Typical parameters required to build a HH model are, applied stimulus protocol, reversal potential of an ion channel along with steady state activation and inactivation kinetics. Following figure lists these parameters for Kv3.3 ion channel from a published article (Desai et al., 2008).
Since the equations describing model parameters are often missing from the literature, the curve digitization process is used to recreate and validate those equations. Figure below illustrates digitization and curve fitting process with "Engauge Digitizer" and custom built Matlab routine, respectively.
HH model fitting
After digitization and curve fitting, GenericFit a custom built Matlab routine is used to simulate the ion channel kinetics. GenericFit provides graphical user interface to simulate Hodgkin-Huxley kinetics Figure below illustrates the model generated with direct substitution of fitted parameters (mInf, mTau, hInf, hTau) for Kv3.3 ion channel.

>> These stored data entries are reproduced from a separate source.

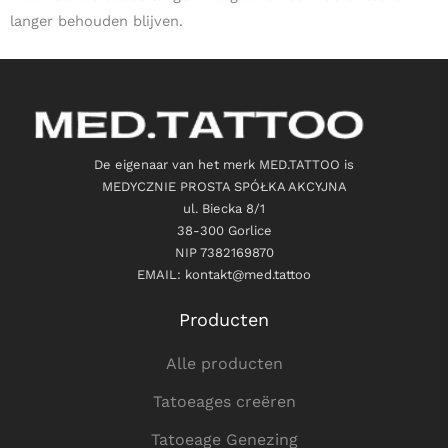
langer behouden blijven.
De eigenaar van het merk MED.TATTOO is
MEDYCZNIE PROSTA SPÓŁKA AKCYJNA
ul. Biecka 8/1
38-300 Gorlice
NIP 7382169870
EMAIL: kontakt@med.tattoo
Producten
Alle producten
Tatoeages creëren
Tatoeage Genezing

Although parameter values were taken directly from literature, in this case, the model fails to recreate the current traces observed during the experiment. This discrepancy can be attributed to the fact that the experimentally measured values are approximation to the model parameters, they are not the exact values required for the models. Using full trace model fitting is one way to deal with this problem. This example also illustrates a case when digitization of current trace is also not available or possible.
The model parameters are readjusted in cases where direct substitution of model parameters fail to recreate the recorded current traces. For example, to fix the activation range problem, mInf curve is shifted towards higher voltage. Similarly activation time constant (mTau) and steady state inactivation (hInf) are corrected to match the experimentally recorded current traces.
Building HH models in this manner is a small step in bridging the huge gap between ion channel biophysics characterization and neuronal simulation. Although the models are not constrained completely, they provide first approximate model and with Channelpdia.s wiki like functionality, it is now possible for researchers to collectively discuss and improve the models Kv3.3.